Looking for a fun and exciting way to cool off this summer? Check out Keyhole Canyon in Zion National Park. This hike does require a pass and some gear, but is well worth it. You will need at least a 100ft rope as there are about 3 short rappels in this canyon. Depending on the season, you may need a wetsuit as well, as the water can get extremely cold.

Keyhole Canyon
Photo Credit: Patrick McCue on flickr

The trailhead starts on route 9, there will be signs, and roadside parking. Prepare to be hiking for at least 2-3 hours as there are some obstacles and other technicalities that will need to be faced in this hike. This hike is really good for beginning canyoneers as there are several down-climbs that you will need to face, that can be intimidating, but as long as you use opposite force on the walls you will make it down fine.
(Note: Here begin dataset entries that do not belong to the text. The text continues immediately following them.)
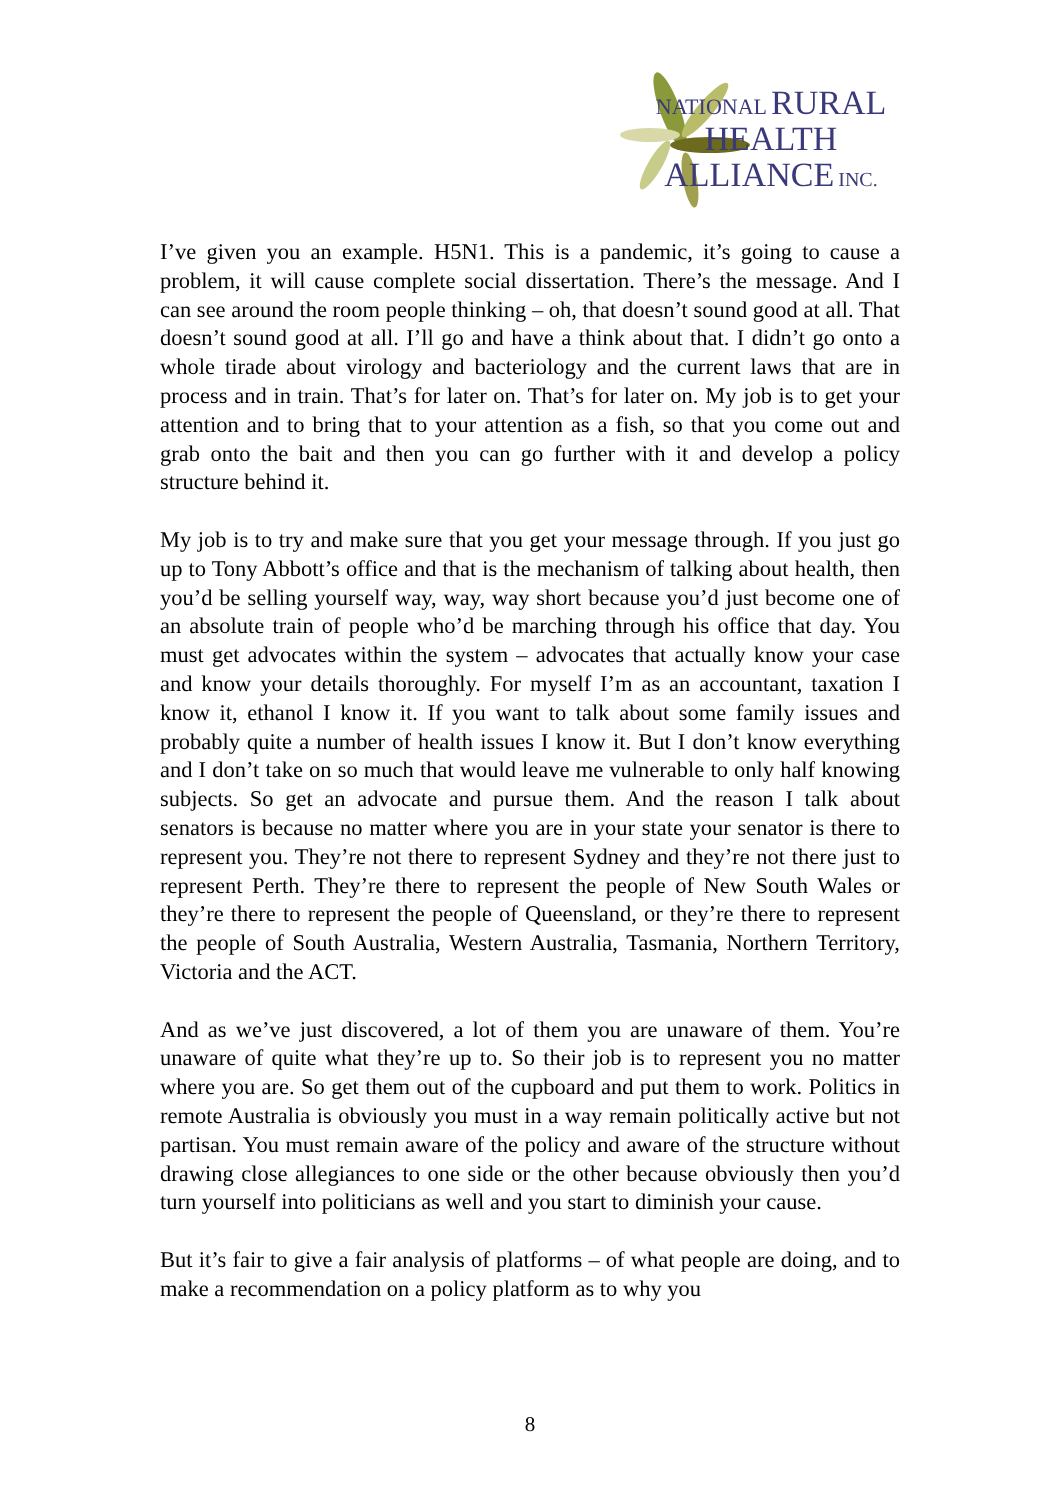NATIONAL RURAL
HEALTH
ALLIANCE INC.
I’ve given you an example. H5N1. This is a pandemic, it’s going to cause a problem, it will cause complete social dissertation. There’s the message. And I can see around the room people thinking – oh, that doesn’t sound good at all. That doesn’t sound good at all. I’ll go and have a think about that. I didn’t go onto a whole tirade about virology and bacteriology and the current laws that are in process and in train. That’s for later on. That’s for later on. My job is to get your attention and to bring that to your attention as a fish, so that you come out and grab onto the bait and then you can go further with it and develop a policy structure behind it.
My job is to try and make sure that you get your message through. If you just go up to Tony Abbott’s office and that is the mechanism of talking about health, then you’d be selling yourself way, way, way short because you’d just become one of an absolute train of people who’d be marching through his office that day. You must get advocates within the system – advocates that actually know your case and know your details thoroughly. For myself I’m as an accountant, taxation I know it, ethanol I know it. If you want to talk about some family issues and probably quite a number of health issues I know it. But I don’t know everything and I don’t take on so much that would leave me vulnerable to only half knowing subjects. So get an advocate and pursue them. And the reason I talk about senators is because no matter where you are in your state your senator is there to represent you. They’re not there to represent Sydney and they’re not there just to represent Perth. They’re there to represent the people of New South Wales or they’re there to represent the people of Queensland, or they’re there to represent the people of South Australia, Western Australia, Tasmania, Northern Territory, Victoria and the ACT.
And as we’ve just discovered, a lot of them you are unaware of them. You’re unaware of quite what they’re up to. So their job is to represent you no matter where you are. So get them out of the cupboard and put them to work. Politics in remote Australia is obviously you must in a way remain politically active but not partisan. You must remain aware of the policy and aware of the structure without drawing close allegiances to one side or the other because obviously then you’d turn yourself into politicians as well and you start to diminish your cause.
But it’s fair to give a fair analysis of platforms – of what people are doing, and to make a recommendation on a policy platform as to why you
8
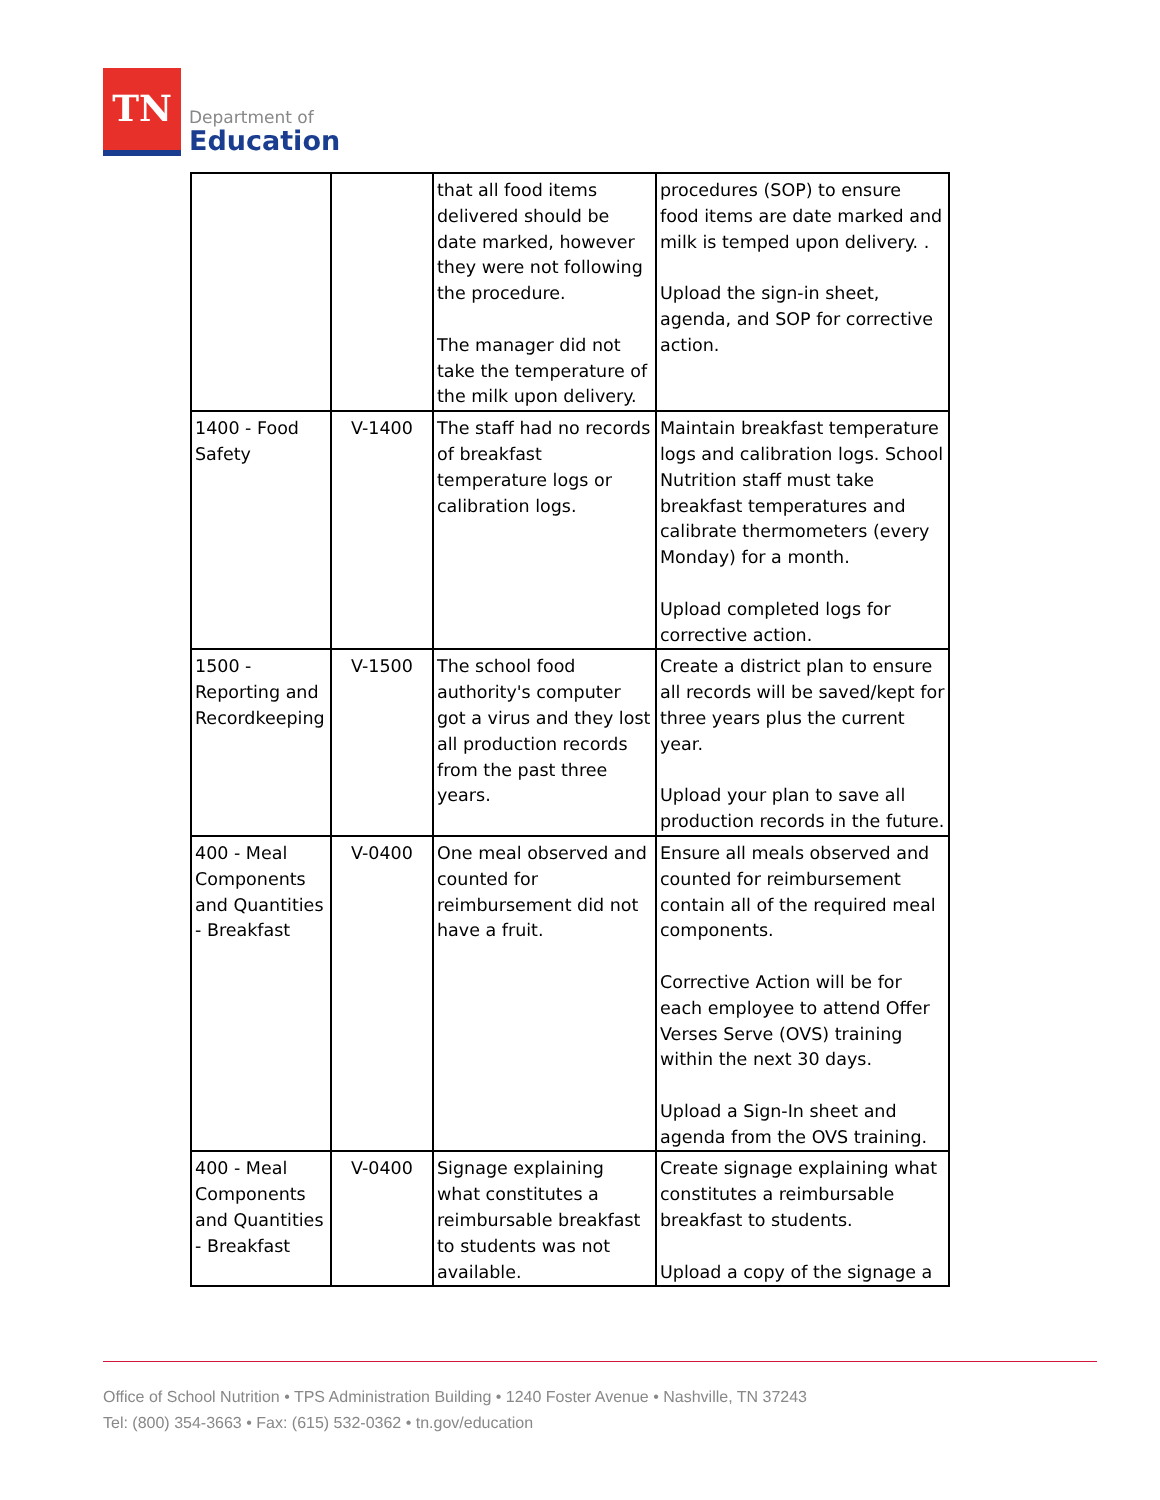TN
Department of
Education
| | | that all food items delivered should be date marked, however they were not following the procedure. The manager did not take the temperature of the milk upon delivery. | procedures (SOP) to ensure food items are date marked and milk is temped upon delivery. . Upload the sign-in sheet, agenda, and SOP for corrective action. |
| 1400 - Food Safety | V-1400 | The staff had no records of breakfast temperature logs or calibration logs. | Maintain breakfast temperature logs and calibration logs. School Nutrition staff must take breakfast temperatures and calibrate thermometers (every Monday) for a month. Upload completed logs for corrective action. |
| 1500 - Reporting and Recordkeeping | V-1500 | The school food authority's computer got a virus and they lost all production records from the past three years. | Create a district plan to ensure all records will be saved/kept for three years plus the current year. Upload your plan to save all production records in the future. |
| 400 - Meal Components and Quantities - Breakfast | V-0400 | One meal observed and counted for reimbursement did not have a fruit. | Ensure all meals observed and counted for reimbursement contain all of the required meal components. Corrective Action will be for each employee to attend Offer Verses Serve (OVS) training within the next 30 days. Upload a Sign-In sheet and agenda from the OVS training. |
| 400 - Meal Components and Quantities - Breakfast | V-0400 | Signage explaining what constitutes a reimbursable breakfast to students was not available. | Create signage explaining what constitutes a reimbursable breakfast to students. Upload a copy of the signage a |
Office of School Nutrition • TPS Administration Building • 1240 Foster Avenue • Nashville, TN 37243
Tel: (800) 354-3663 • Fax: (615) 532-0362 • tn.gov/education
Just be sure to asses the decline before executing.

zion 080
Photo Credit: Lawrence on flickr

This is really a beautiful canyon to explore and you get to capture some stunning slot canyon scenery. This is a hike that you can take older children on, as said before, it is a great beginner canyon. Safety always come first though, make sure that you have the appropriate gear and are evaluating each rappel and decent as carefully as you can before heading onward. have fun and enjoy Keyhole Canyon!

Grafton, UT
Photo Credit: Bingen Cortazar on flickr

Nearby Zion and off a tiny road in the small town of Rockville sits a spooky ghost town. In all reality it really isn’t that scary of a place, from what history tells us, nothing too terrible happened there. It really is just a cute little old town that was abandoned due to lack of farmland. Although it’s not something out of a horror film, it is one of the more fun places to visit while near Zion National Park.
To get there you will take a small, sort of hidden road in Rockville called Bridge Lane, you will come across and old rickety one lane iron bridge, drive across and keep going down the dirt road, you will first come across the graveyard, and if you continue onward you’ll reach the town. Make sure that you keep an eye on the road though as it is right next to a cliff with rocks that jut out, and the road can be very bumpy and has a lot of sharp turns, safety should always come first, drive with caution.
The Town of Grafton was built in 1859 as a cotton growing establishment. You will notice that there are several headstones that are marked with the same death dates, this is due to the life there that was harsh and frequent Indian attacks and floods caused a lot of grief for the early pioneers.
This ghost town is one of the more well preserved and isn’t a tourist trap, you won’t find an old building that has been refurbished and turned into a gift shop or just a bunch of broken down “buildings” (piles of rocks). That is what makes Grafton such a cool experience, there is a lot you can learn about the early settlers in this area from visiting the town, even the cemetery is very protected and maintained.
This is the perfect day trip for those just wanting to get away from the tourists, or if you want to spook your friends and family, visit in the late evening hours!